É importante frisar que, muitas das ações dos nossos antepassados colonizadores são aos olhos de hoje reprováveis, no entanto é importante vê-las no contexto da época e não cometer a manipulação de exagera o negativo e minimizar o positivo. Há poucos dias vi um excerto de um o da BBC em que mostravam um quadro de um pintor holandês que mostrava Lisboa no século XVI. O jornalista da BBC, descreveu Lisboa não como uma capital do século XVI mas como uma do século XXI recheada de pessoas das mais diversas etnias, e o mais importante a realçar é o facto de que existiam africanos em todas as classes sociais, ao contrário do que se costuma afirmar não eram todos escravos, havia também comerciantes, havia um cavaleiro da Ordem de Santiago e marinheiros. Logo acho que se pode daí concluir que dentro das realidades da colonização europeia, a nossa foi de longe mais tolerante e inclusiva do que as demais.
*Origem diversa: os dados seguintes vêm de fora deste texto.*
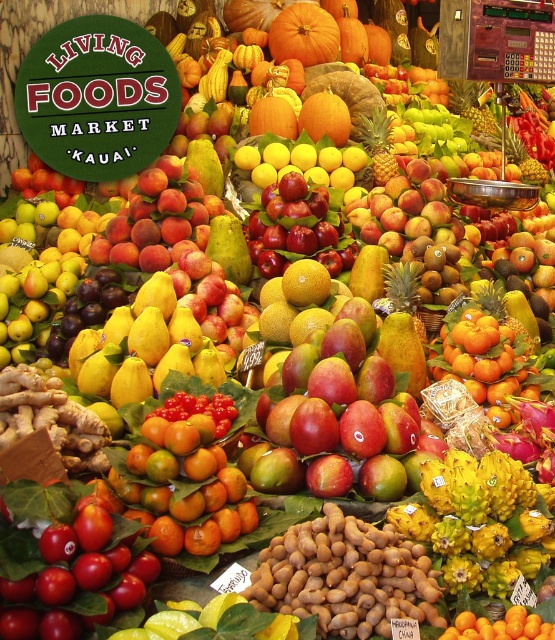
You are a customer at the Living Foods Market in Kauai, and you want to buy both the shiny orange tangerines at center and the shiny red apples at center. If you need to reach both items with your arms stretched out, can you do so without moving your feet? Assume your arm span is 1.8 meters.

The shiny orange tangerines at center and shiny red apples at center are 1.93 meters apart. Since your arm span is 1.8 meters, which is shorter than the distance between them, you cannot reach both items without moving your feet.

You are a customer at the Living Foods Market in Kauai, looking at the vibrant fruit display. You see the shiny orange tangerines at center and the shiny red apple at center. Which fruit is positioned lower in the arrangement?

The shiny orange tangerines at center are positioned lower than the shiny red apple at center because they are shorter in height.

You are a customer at the Living Foods Market in Kauai, and you see a point marked at coordinates (184, 484). What fruit is located at this point?

The shiny orange tangerines at center is located at point (184, 484).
Por último, não podemos esquecer o contributo positivo que demos ao mundo, abrimos rotas de navegação e comércio, desenvolvemos as ciências e o conceito de mundo conhecido, espalhamos a nossa língua e a nossa cultura pelos quatro cantos do mundo, deixando por lá marcas que sobrevivem até aos dias de hoje e que são hoje consideradas cultura própria desses locais, fomos o primeiro país do mundo a abolir a escravatura, e muito mais poderia dizer. Não digo porque estes motivos são suficientes para perguntar o porquê de quererem passar uma borracha azul sobre a nossa história que tanto de bom trouxe a todos nós. O lápis azul da ditadura censurou a informação para tentar modelar o pensamento dos portugueses, este movimento de energúmenos que quer apagar a nossa história censurando-a não passa de um bando de tios Salazares de esquerda. Apagar a nossa história é um erro, faz parte de nós, quer gostemos quer não, foi através dela que evoluímos e melhoramos, e nunca esquecerei uma frase que a minha professora de História me disse muitas vezes, “Um povo que não conhece a sua história está condenado a cometer os erros do passado”, e tendo em conta aquilo que tanto criticam acho importante conhecer tanto o bom como o mau, relembrando e glorificando o bom, e conhecendo o mau para impedirmos que se repita. Olhar para monumentos alusivos aos descobrimentos e querer derrubá-los mostra uma simples falta de conhecimento histórico e uma enorme falta de capacidade de encarar aspetos menos negativos que todos estamos sujeitos a poder cometer algum dia, devido á nossa natureza humana, que é tudo menos inocente ou perfeita. Para alguns autoproclamados intelectuais de esquerda, não esquecerei nenhuma parte da nossa história e tendo em conta o aniversário que se celebrou no dia 1 de março, os 25 anos da amnistia às FP-25, não queria dar por terminado este artigo sem deixar toda a minha compaixão para com as vítimas desse grupo terrorista, que foi um ponto muito mais negro da nossa história do que a nossa colonização.